不然,就三分钟吧。
两分四十秒时,骆明翰不顾一切地推开车门。
缪存揭下白布,“骆明翰看过这幅画了吧?”
“没有吧,”钱阿姨自然地说,“先生这段时间都很少回家,也不太愿意看到跟您相关的东西,他连这个画室都很少进来。”
放屁,每天晚上在这里坐到凌晨,若是应酬到凌晨回来,那更是要在这里静静地坐上一会儿,仿佛这里有什么独特的疗效。
这幅画尺寸大,是宽幅的,事先就绷好了框架,现在要先把架子拆了才能带走。缪存让钱阿姨拿虎钳,一颗一颗拔钉子,拔到第四颗时,似有预感,动作一顿,扭头回望。
骆明翰站在画室门口,披着满身的风雪。
奇怪,心里很平静。缪存感受不到愤怒,或被欺骗下套的嘲讽。他好像早就知道这是个小小的、拙劣的套路,知道骆明翰会那么恰好地出现。
但他还是来了。
第43章
骆明翰对他笑了一下,又欲盖弥彰地解释:“……不知道你今天会来。”
钱阿姨很有眼力见:“我跟妙妙说你今天有应酬,倒是你,怎么突然这个时间回来了?”
唱双簧似的,骆明翰随口编理由:“改时间了。”
缪存很轻地点了点头,一句话没说便转过了脸,继续拔剩下的钉子。骆明翰一边走一边扔下手套,连大衣都来不及脱便蹲下了身:“我帮你。”
如同是第一次看见这幅画,他表现出了恰到好处的怔愣和意外,“你画的这个人……是我吗?”
“不知道。”
骆明翰被他冷漠的语气伤到,只能自己打圆场:“不是我,难道是骆远鹤吗?”
“也有可能。”
骆明翰笑了笑,从缪存手里接过虎钳。缪存的手那么冰,比虎钳更冰。骆明翰没有犹豫便用掌心抱住了他的手掌:“是不是很冷?”
“体质原因。”
他不仅一到冬天便会手冷脚冷,一不注意还会生冻疮,这都是小时候留下的问题。问题存在久了,便就不觉得是问题了,虽然骆远鹤总不忘关照缪存戴手套保护手指,但他经常等冬天都过去了写生时满手冻疮,才想起来这回事。
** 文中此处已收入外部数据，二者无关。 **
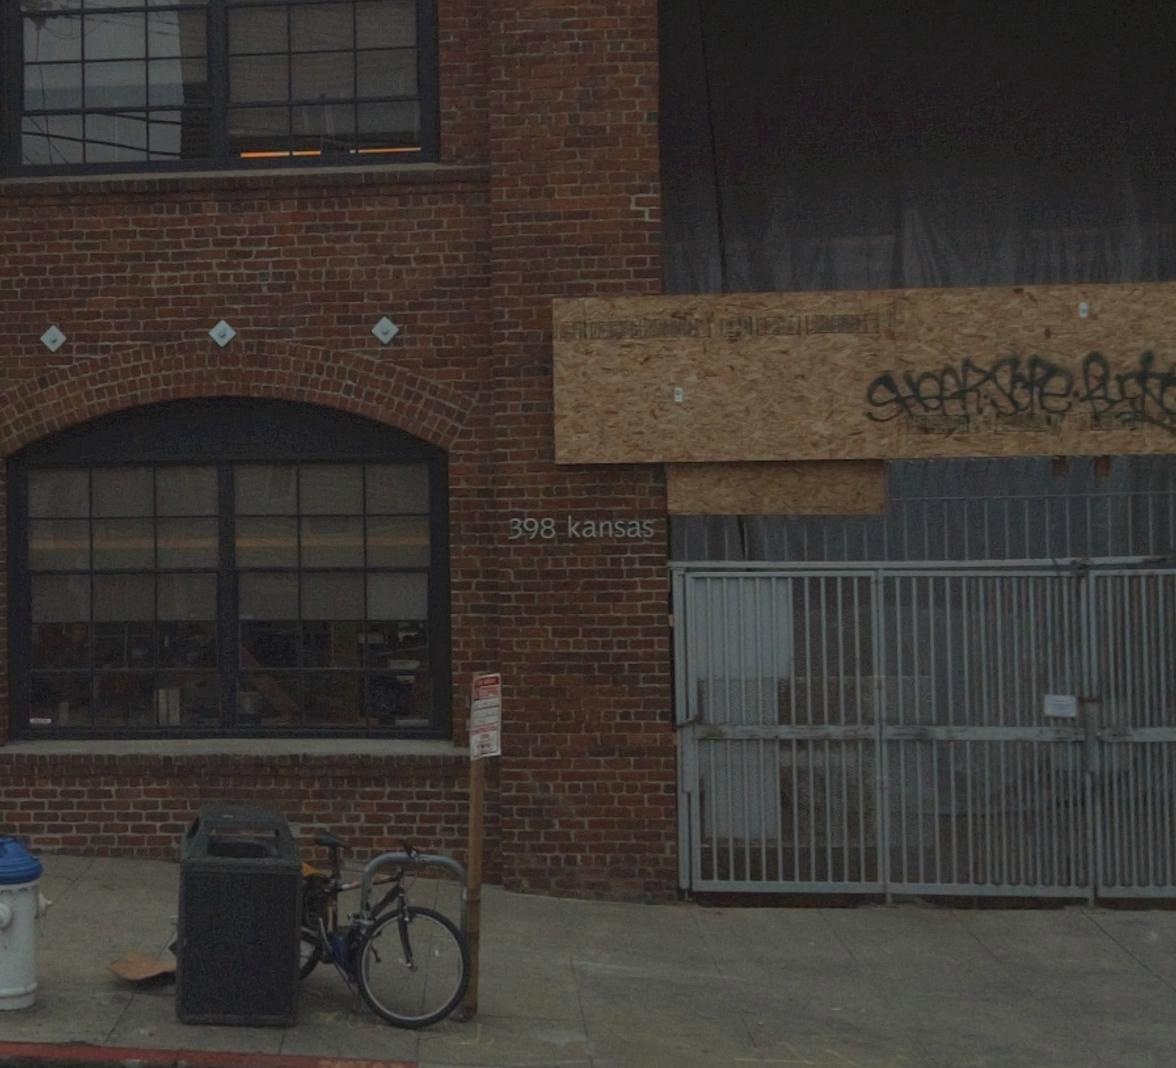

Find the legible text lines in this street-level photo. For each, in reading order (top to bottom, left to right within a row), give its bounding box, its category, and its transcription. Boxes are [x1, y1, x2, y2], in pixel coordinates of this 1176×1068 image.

[863, 348, 1175, 432] None: SHeARSOReBUr*
[507, 515, 556, 540] StreetNumber: 398
[567, 512, 653, 540] StreetName: kansas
缪存抽了下手,没抽动,不解地侧过脸去,抬眸看骆明翰。
但骆明翰竟然没有看他,而是保持着一手握着他,一手捏虎钳的姿势,慢腾腾地起着那一颗颗小钉子。
缪存又抽了下,骆明翰仍旧没放,甚至用力紧了紧,但还是那么固执地不看缪存,不与缪存对视。
好像只要不看他,就能维系这种鸵鸟般的片刻温存。
缪存顿了片刻,冷着脸小小地咬着唇,更为使劲地抽了一下。但他没有得逞,这一次,骆明翰突然扔下虎钳,跪着不顾一切地将他拉向自己怀里,死死地抱住了他。
太安静了,天色彻底暗了下来,风吹得玻璃窗出细响,厨房内,灶台上小火煨着汤,瓦罐里气泡顶破空气,钱阿姨倚着流理台,与厨师彼此无言。
那只手始终被骆明翰攥在掌心,紧紧贴在他地心口,缪存只能用一只手捶着推着他的肩膀,骆明翰却将脸埋在缪存的颈窝里,呼吸到他味道的瞬间眼眶不可思议地酸涩。
他的禁锢是那么紧,都弄疼了缪存。怀里的拳打脚踢更剧烈了,骆明翰一声不吭,反倒是缪存抿着唇,呼吸渐渐急促起来。突然间的,一声吃痛的闷哼很短暂地响了一下,是骆明翰隔着衣服咬住了缪存的肩膀。
在痛楚中,他怔住,浑身抗拒的力道似乎被卸去,又推了两次后,终于放弃了抵抗,僵硬地但顺从地被骆明翰彻底抱住。